■ **Data for the task**
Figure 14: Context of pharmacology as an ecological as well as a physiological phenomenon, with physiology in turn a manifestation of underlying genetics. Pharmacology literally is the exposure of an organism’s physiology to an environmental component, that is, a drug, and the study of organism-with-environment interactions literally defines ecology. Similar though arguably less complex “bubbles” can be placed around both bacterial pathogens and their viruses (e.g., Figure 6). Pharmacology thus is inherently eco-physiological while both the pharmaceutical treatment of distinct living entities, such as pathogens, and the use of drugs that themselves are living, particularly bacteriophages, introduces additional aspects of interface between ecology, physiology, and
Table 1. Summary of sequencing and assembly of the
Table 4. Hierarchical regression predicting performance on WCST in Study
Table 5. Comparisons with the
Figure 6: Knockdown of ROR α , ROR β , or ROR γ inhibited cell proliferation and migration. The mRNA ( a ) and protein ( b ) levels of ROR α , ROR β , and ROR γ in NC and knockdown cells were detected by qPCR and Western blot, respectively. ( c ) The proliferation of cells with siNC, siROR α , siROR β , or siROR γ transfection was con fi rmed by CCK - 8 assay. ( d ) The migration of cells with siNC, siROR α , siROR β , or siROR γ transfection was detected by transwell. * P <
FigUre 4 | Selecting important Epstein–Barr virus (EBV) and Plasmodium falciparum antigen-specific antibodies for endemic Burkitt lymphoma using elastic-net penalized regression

■ **Task to complete**
Everything above from the line containing "Table 4. Hierarchical" through the line containing "Figure 6: Knockdown" must be copied exactly. Nothing outside that range belongs in the answer.

■ **Problem solution**
Table 4. Hierarchical regression predicting performance on WCST in Study
Table 5. Comparisons with the
Figure 6: Knockdown of ROR α , ROR β , or ROR γ inhibited cell proliferation and migration. The mRNA ( a ) and protein ( b ) levels of ROR α , ROR β , and ROR γ in NC and knockdown cells were detected by qPCR and Western blot, respectively. ( c ) The proliferation of cells with siNC, siROR α , siROR β , or siROR γ transfection was con fi rmed by CCK - 8 assay. ( d ) The migration of cells with siNC, siROR α , siROR β , or siROR γ transfection was detected by transwell. * P <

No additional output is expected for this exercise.